Mrao also established that:

"A prima facie case in a civil application includes but is not confined to a ‘genuine and arguable case’. It is a case which, on the material presented to the court, a tribunal properly directing itself will conclude that there exists a right which has apparently been infringed by the opposite party as to call for an explanation or rebuttal from the latter."

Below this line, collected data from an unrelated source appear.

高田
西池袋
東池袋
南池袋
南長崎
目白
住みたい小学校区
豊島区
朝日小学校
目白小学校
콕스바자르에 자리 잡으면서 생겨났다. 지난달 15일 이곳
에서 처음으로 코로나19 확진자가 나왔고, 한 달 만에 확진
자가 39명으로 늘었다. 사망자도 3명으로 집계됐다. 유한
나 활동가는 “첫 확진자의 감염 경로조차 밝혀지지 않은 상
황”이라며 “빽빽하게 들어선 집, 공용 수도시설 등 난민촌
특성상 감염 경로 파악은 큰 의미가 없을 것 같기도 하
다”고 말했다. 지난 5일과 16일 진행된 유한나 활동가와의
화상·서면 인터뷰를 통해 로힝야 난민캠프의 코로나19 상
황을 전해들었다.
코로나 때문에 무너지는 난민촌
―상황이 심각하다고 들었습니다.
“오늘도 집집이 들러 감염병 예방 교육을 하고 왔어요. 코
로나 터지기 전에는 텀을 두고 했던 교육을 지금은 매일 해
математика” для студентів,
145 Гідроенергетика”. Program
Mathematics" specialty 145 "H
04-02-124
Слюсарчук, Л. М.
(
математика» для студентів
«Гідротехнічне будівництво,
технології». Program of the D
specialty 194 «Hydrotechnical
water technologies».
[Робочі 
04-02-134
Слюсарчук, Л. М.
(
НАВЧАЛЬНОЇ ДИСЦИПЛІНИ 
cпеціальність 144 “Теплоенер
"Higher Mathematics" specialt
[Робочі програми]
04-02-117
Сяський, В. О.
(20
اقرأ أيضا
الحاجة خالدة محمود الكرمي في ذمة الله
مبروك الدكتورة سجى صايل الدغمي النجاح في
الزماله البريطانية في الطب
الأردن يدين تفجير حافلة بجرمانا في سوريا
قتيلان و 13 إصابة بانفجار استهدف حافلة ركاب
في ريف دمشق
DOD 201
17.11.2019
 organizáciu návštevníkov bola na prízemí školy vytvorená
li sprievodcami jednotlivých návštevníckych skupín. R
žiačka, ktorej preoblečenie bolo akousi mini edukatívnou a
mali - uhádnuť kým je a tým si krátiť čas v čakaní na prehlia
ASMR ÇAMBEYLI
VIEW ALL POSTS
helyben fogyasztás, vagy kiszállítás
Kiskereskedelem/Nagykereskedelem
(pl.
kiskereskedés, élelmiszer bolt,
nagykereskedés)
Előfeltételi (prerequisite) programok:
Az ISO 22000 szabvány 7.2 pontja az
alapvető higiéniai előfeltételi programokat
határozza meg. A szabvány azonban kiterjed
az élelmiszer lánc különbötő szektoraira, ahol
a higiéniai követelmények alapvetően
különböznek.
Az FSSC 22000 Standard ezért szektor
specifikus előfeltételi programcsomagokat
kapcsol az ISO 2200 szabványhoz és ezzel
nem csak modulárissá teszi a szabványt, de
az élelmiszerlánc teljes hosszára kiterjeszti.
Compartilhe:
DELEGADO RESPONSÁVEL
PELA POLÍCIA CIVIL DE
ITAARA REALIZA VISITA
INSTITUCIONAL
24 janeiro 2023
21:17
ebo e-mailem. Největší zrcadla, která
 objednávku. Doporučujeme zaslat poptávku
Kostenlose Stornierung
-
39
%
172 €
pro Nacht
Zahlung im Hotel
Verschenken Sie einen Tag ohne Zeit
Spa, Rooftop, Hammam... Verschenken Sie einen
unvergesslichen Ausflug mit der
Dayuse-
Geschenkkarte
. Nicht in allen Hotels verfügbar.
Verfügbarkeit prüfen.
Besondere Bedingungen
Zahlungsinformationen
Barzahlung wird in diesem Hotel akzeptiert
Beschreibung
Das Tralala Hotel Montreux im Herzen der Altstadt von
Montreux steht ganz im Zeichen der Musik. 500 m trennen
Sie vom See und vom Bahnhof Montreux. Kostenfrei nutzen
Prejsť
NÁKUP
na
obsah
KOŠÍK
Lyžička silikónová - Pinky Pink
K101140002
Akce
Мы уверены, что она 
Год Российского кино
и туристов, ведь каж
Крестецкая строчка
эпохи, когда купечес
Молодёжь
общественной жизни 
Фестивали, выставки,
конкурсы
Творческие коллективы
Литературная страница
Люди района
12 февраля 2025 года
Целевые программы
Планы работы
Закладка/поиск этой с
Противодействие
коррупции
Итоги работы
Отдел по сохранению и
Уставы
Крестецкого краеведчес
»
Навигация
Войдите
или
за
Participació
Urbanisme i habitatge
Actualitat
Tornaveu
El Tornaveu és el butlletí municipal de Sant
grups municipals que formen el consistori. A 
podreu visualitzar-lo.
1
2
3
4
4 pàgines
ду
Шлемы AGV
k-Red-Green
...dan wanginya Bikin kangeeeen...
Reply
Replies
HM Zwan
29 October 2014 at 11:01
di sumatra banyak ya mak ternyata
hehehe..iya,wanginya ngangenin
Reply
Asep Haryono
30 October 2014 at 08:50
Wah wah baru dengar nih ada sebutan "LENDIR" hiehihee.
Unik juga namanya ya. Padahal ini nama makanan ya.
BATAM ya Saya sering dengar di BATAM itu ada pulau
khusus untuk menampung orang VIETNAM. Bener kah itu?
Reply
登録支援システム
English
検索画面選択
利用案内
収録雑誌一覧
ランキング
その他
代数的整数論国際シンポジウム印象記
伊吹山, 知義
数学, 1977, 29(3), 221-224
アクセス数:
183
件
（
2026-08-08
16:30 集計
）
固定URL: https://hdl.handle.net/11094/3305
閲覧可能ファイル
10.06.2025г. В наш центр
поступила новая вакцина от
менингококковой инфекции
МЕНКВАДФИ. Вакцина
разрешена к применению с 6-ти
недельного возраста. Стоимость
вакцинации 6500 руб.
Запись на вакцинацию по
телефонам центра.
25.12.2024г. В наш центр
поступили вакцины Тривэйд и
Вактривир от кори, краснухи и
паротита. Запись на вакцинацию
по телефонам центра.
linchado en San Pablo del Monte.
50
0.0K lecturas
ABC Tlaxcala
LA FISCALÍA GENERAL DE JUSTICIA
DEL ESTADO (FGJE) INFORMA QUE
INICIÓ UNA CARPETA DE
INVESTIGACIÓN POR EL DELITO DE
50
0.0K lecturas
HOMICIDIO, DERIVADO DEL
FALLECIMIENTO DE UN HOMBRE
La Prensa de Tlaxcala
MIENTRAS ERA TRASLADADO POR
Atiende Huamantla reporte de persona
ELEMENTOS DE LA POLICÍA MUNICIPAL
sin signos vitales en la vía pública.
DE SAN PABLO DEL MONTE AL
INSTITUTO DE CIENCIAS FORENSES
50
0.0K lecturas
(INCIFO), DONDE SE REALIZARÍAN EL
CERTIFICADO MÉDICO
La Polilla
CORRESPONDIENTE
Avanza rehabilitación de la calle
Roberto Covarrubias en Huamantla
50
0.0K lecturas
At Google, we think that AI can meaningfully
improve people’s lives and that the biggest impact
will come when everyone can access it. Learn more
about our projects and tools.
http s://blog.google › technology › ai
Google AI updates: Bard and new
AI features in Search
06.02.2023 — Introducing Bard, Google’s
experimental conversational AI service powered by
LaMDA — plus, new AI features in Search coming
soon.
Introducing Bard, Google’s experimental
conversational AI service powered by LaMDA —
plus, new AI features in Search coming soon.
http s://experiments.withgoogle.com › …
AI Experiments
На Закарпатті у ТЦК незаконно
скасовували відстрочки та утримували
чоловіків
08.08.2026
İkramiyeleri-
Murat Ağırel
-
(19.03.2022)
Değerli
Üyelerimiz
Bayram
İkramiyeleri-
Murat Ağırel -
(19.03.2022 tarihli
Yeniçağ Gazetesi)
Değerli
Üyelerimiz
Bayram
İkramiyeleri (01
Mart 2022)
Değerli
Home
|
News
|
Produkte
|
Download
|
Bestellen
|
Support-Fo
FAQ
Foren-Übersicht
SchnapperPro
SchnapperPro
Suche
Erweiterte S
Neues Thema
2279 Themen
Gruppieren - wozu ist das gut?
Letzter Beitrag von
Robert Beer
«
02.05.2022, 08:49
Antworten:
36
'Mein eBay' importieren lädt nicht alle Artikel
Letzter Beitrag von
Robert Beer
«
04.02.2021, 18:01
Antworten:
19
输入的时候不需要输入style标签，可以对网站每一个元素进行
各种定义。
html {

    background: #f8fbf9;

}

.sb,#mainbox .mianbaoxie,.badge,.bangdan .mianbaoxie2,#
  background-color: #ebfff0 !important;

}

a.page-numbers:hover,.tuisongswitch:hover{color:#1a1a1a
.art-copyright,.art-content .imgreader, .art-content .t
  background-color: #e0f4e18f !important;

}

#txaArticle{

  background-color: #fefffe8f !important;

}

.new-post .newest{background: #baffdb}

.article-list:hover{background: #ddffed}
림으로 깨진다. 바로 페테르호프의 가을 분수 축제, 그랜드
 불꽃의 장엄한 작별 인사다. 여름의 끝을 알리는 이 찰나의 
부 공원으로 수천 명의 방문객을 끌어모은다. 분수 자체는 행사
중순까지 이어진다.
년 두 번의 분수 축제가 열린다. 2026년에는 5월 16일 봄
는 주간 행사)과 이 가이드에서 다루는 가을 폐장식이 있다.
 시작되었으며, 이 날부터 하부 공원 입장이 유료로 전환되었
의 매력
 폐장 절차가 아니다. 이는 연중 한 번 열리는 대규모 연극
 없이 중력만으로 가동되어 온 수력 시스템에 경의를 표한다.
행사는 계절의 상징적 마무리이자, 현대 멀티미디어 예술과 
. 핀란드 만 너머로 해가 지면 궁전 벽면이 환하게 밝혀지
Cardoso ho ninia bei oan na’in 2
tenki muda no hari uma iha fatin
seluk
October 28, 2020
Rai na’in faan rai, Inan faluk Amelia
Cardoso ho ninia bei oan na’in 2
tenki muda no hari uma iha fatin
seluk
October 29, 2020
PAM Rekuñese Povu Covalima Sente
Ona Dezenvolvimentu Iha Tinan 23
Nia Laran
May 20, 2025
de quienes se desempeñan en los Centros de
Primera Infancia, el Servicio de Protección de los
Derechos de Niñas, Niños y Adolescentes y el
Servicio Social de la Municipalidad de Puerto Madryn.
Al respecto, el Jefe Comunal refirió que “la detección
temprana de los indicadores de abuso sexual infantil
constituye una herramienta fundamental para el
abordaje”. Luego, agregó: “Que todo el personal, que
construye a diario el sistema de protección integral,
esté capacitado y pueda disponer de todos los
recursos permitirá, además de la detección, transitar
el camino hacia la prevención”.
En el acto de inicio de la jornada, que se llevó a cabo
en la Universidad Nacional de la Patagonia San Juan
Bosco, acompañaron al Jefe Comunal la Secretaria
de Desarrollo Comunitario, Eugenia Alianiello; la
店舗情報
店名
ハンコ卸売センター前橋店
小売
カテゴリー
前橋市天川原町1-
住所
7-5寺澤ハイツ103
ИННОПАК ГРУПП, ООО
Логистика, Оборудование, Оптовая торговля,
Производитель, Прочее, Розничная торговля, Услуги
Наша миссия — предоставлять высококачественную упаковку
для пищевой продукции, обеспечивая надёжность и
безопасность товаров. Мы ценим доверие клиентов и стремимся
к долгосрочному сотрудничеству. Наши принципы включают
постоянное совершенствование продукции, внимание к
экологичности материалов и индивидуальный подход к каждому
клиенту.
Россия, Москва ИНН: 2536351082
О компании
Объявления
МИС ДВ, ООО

  1. In my opinion, the Plaintiff has established that there exists a right which has been infringed by the Defendant bank. The evidence as currently placed before this Court through the two Affidavits of the parties, strongly suggests that the Defendant bank was in error in allowing the said Account No. [particulars withheld] to have been opened in the name of Printwell Industries Ltd. I consider that the Plaintiff has made out a prima facie case in that regard. Further, the Plaintiff’s fears that the said account may be used again to defraud it, could result in irreparable injury which certainly, at this stage, cannot be assessed in terms of damages. As a result, I believe that the balance of convenience lies with the Plaintiff herein and consequently I allow prayer 3 of its Notice of Motion dated 4th April 2013. However, as regards prayer 4, I am not at all sure that it is the Plaintiff who is entitled to an Order for inspection of the Defendant’s books and records etc. in relation to the said account number [particulars withheld]. Quite clearly, that is not the Plaintiff’s account as it has disowned it. To my mind, that information should be within the province of the Banking Fraud Investigation Department to whom the Plaintiff has reported this matter. It is for that Department, in my opinion, to carry out the investigations surrounding the circumstances of the opening of the account and the operation of the same. Accordingly, this Court is not inclined to grant prayer 4 of the Plaintiff’s Notice of Motion dated 4th April 2013. As the Plaintiff has been successful in this Court as regards its temporary injunction Application, I award the costs thereof to it and against the Defendant.

DATED and delivered at Nairobi this 10th day of December, 2013.